Kyle -- if this was me -- I'd break the file into a database. You have a lot of different options, but the last time I had to do something like this -- I broke the data into 10 tables -- a control table with a primary key and oclc number, a table for 0xx fields, a table for 1xx, 2xx, etc. including OCLC number and key that they relate too. You can actually do this with MarcEdit (if you have mysql installed) -- but on a laptop -- I'm not going to guarantee speed with the process. Plus, the process to generate the SQL data will be significant. It might take 15 hours to generate the database, but then you'd have it and could create indexes on it. But you could use it to create the database and then prep the files for later work.
--TR
-----Original Message-----
From: Code for Libraries [mailto:[log in to unmask]] On Behalf Of Kyle Banerjee
Sent: Wednesday, February 27, 2013 9:45 AM
To: [log in to unmask]
Subject: [CODE4LIB] Slicing/dicing/combining large amounts of data efficiently
I'm involved in a migration project that requires identification of local information in millions of MARC records.

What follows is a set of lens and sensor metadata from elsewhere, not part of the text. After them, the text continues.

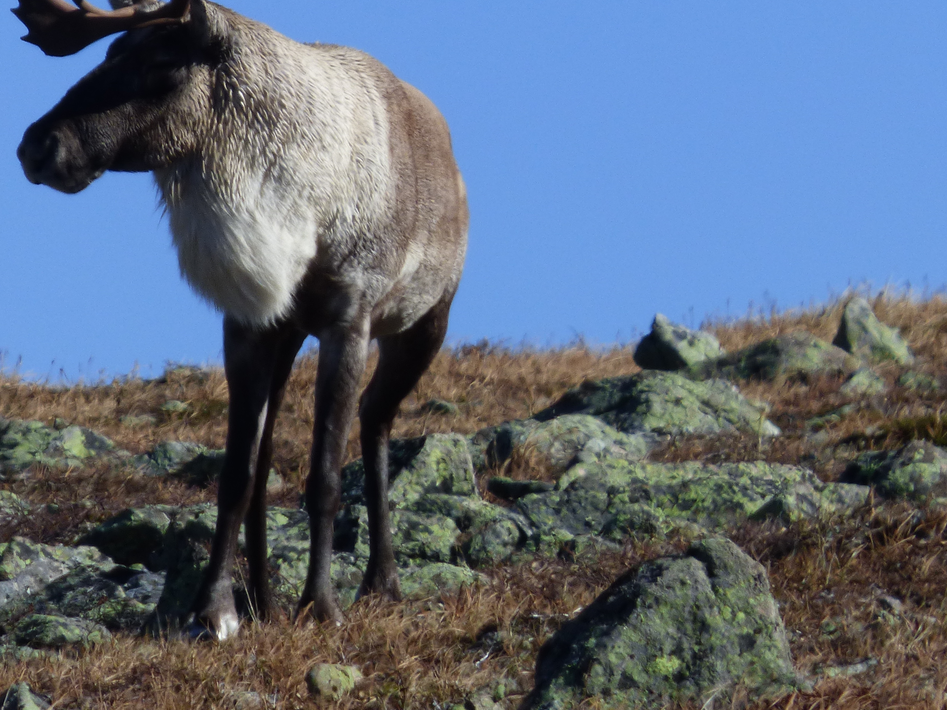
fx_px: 49868
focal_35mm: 1823
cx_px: 276
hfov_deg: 1.1
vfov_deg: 0.8
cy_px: 98
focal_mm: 160.35
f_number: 5.6
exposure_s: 1/800
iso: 100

The master records I need to compare with are 14GB total. I don't know what the others will be, but since the masters are deduped and the source files aren't (plus they contain loads of other garbage), there will be considerably more. Roughly speaking, if I compare 1000 master records per second, it would take about 2 1/2 hours to cut through the file. I need to be able to ask the file whatever questions the librarians might have (i.e.
many), so speed is important.
For reasons I won't go into right now, I'm stuck doing this on my laptop in cygwin right now and that affects my range of motion.
I'm trying to figure out the best way to proceed. Currently, I'm extracting specific fields for comparison. Each field tag gets a single line keyed by OCLC number (repeated fields are catted together with a delimiter). The idea is that if I deal with only one field at a time, I can slurp the master info in memory and retrieve it via hash (OCLC control number) as I loop through the comparison data. Local data will either be stored in special files that are loaded separately from the bibs or recorded in reports for maintenance projects
This process is clunky because a special comparison file has to be created for each question, but it does seem to work (generating preprocess files and then doing the compare is measured in minutes rather than hours). I didn't use a DB because there's no way I could store the reference data in memory and I figured I'd just thrash my drive.
Is this a reasonable approach, and whether or not it is, what tools should I be thinking of using for this? Thanks,
kyle
|